Tuesday, July 21, 2020

It's 90 out, but down under the grove of the pines it's pleasant.  There's a light breeze.  The pine needles are dry, still soft.  I do my yoga slowly, very slowly, focusing on alignment, upright posture, straightness, opening up body.  Straight lines aligning the energy centers from base to top.

It feels good.  Each pose gets tweaked, a little better, a little better.  Progress with all poses, and in the lotus.  I take a little walk afterward on the grass, barefoot, and then, back to the apartment.  This is good for my health.  Last night, I only had a few glasses of wine last night, over a spread-out period, so this simple act of going down to the bluffs to find a cool spot feels significant.


But I have the foolish years to live down.  A lot of wasted opportunity.  Try not to dwell on that.  Just try to get better.

Reading Vonnegut's thoughts last night:  Drinking gives you a spasm of happiness, but is overall destructive.  Sadly so.  Here I am, because of drinking.  The way the depressive, the natural writer, finds relief from pain.  Except it only causes more harm down the road.

So what do you do?

Well, you try to be good.  To not fall into the same old trap night after night, drinking a bottle of wine all alone in your apartment.  That's not a good thing to be doing, and your health comes first.

The monkish balance has its draw for me.  The yoga under the trees fits perfectly.  I don't even need a mat.  The pine needles are soft enough, wear some bug repellent, bring some water along.  You'll be good.



Waiting on Congress.  What are they going to do?  I feel like I've hit a low point.  I've been waiting on the restaurant business forever too, in that it hasn't helped my writing career, and indeed left me unfulfilled.


There were times back in college when I took getting intoxicated as a kind of sport.

But this was a huge betrayal of my father and mother.  By brother sort of encouraged me to take this tack, and I shouldn't have followed along with it.

As I lay awake at night, I wonder, to what extent did I cause damage to my brain, so that reading and focus and comprehension and concentration took a hit.

And then because of that mistake, of dulling my mind down, I fell onto a bad path in life.  My self-confidence sputtered.  I became reliant on the nightly beer.

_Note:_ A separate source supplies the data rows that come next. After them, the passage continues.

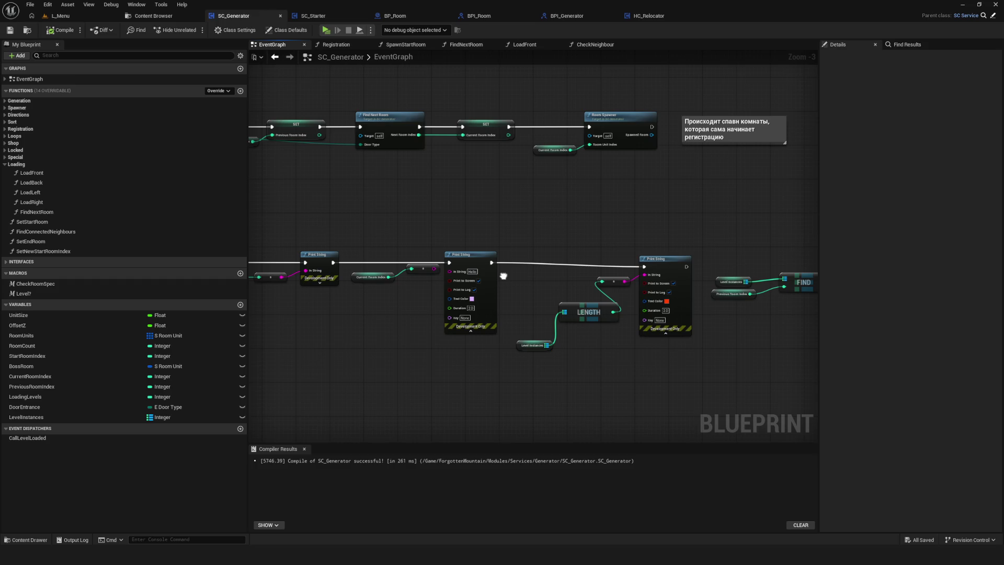
pyautogui.scroll(-2, 503, 276)
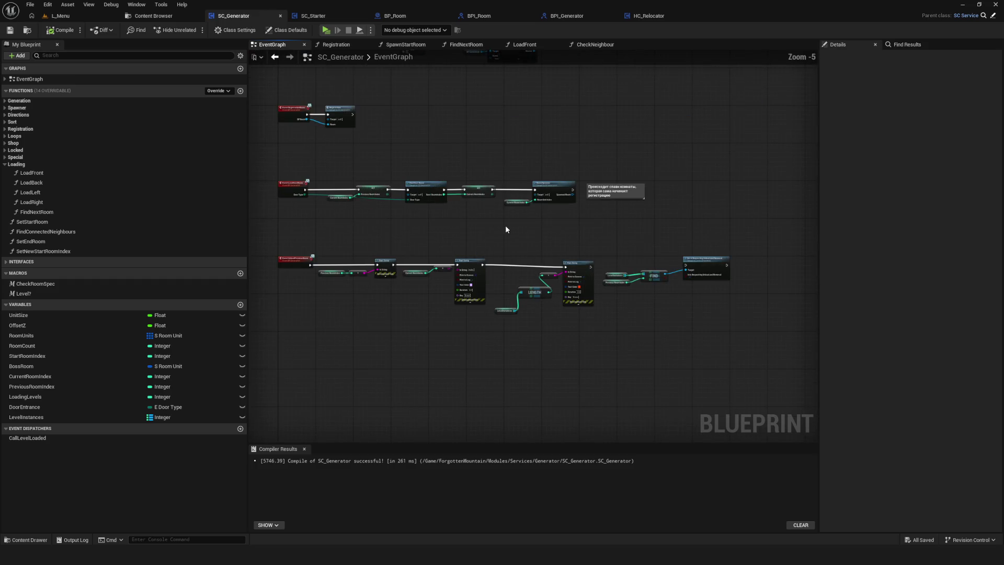
pyautogui.scroll(5, 520, 241)
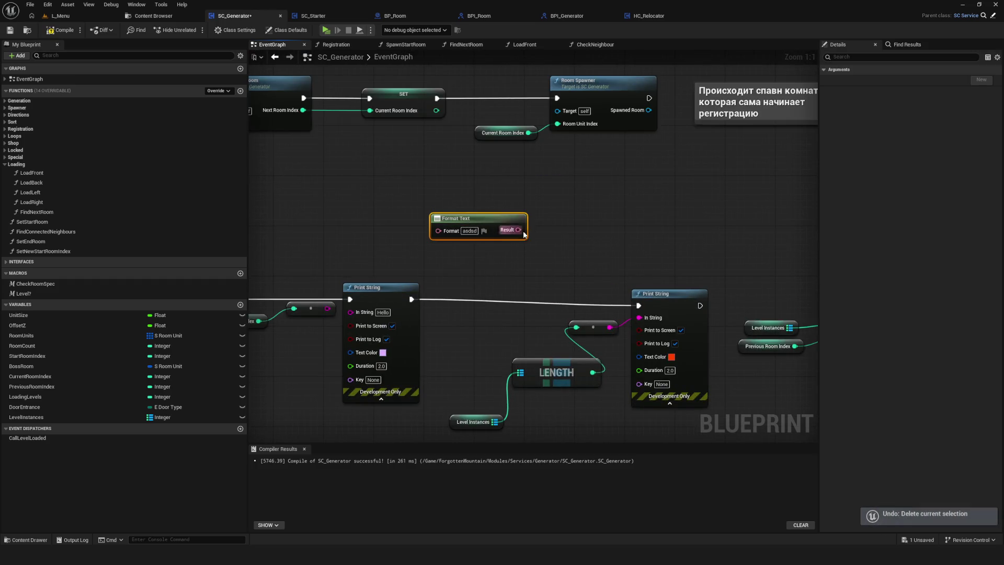
pyautogui.moveTo(522, 231); pyautogui.dragTo(639, 317)
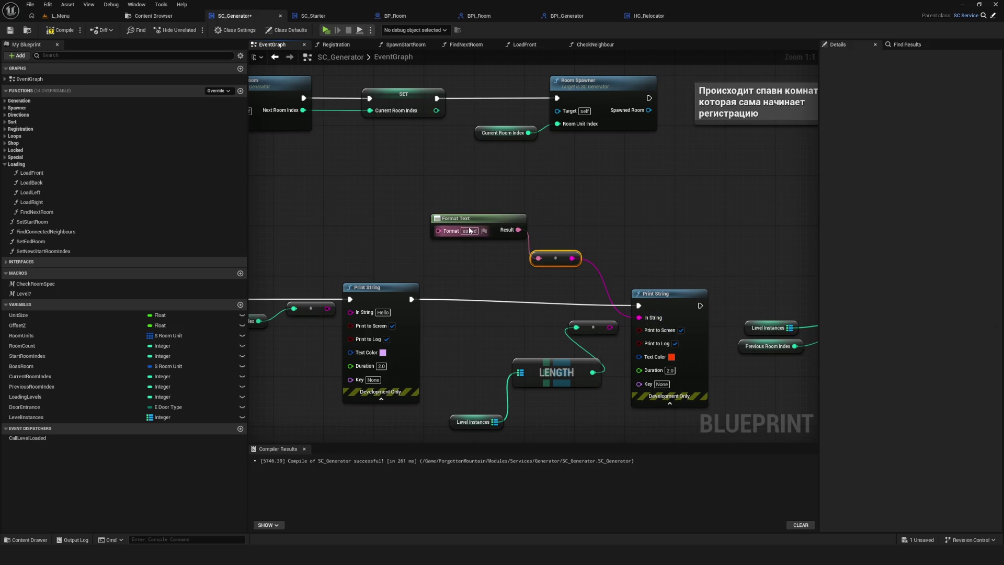
pyautogui.click(61, 28)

I didn't take a class on Buddhism with Robert Thurman, I somehow missed the Dalai Lama.


I meditate now, again.  I should be looking for a job.  For a career...


I had not realized, being in it, how terrible lonesome the bar business was.  It was a huge mistake on my part, ever doing that.  I had quit my day job, a leap of faith into just working at night as a busboy, writing, thinking about what to do.  And then they, Austin Grill, offered me the job of day bartender.  And it went on from there.

I guess I was too ashamed to talk to my father openly about all this.  Which was also very dumb.  When my mom came to visit, she cried.  The restaurant business will break your heart.  Like it broke my parent's heart.  And I should have listened to her, too.

Writing too is a terrible and lonely thing to be doing.  And I guess I thought that the wine was part of the release, part of the inspiration's acting out.  It numbed the pain, while hardly fixing any bit about my life or helping it turn better.

The whole thing brought on a stream of bad memories.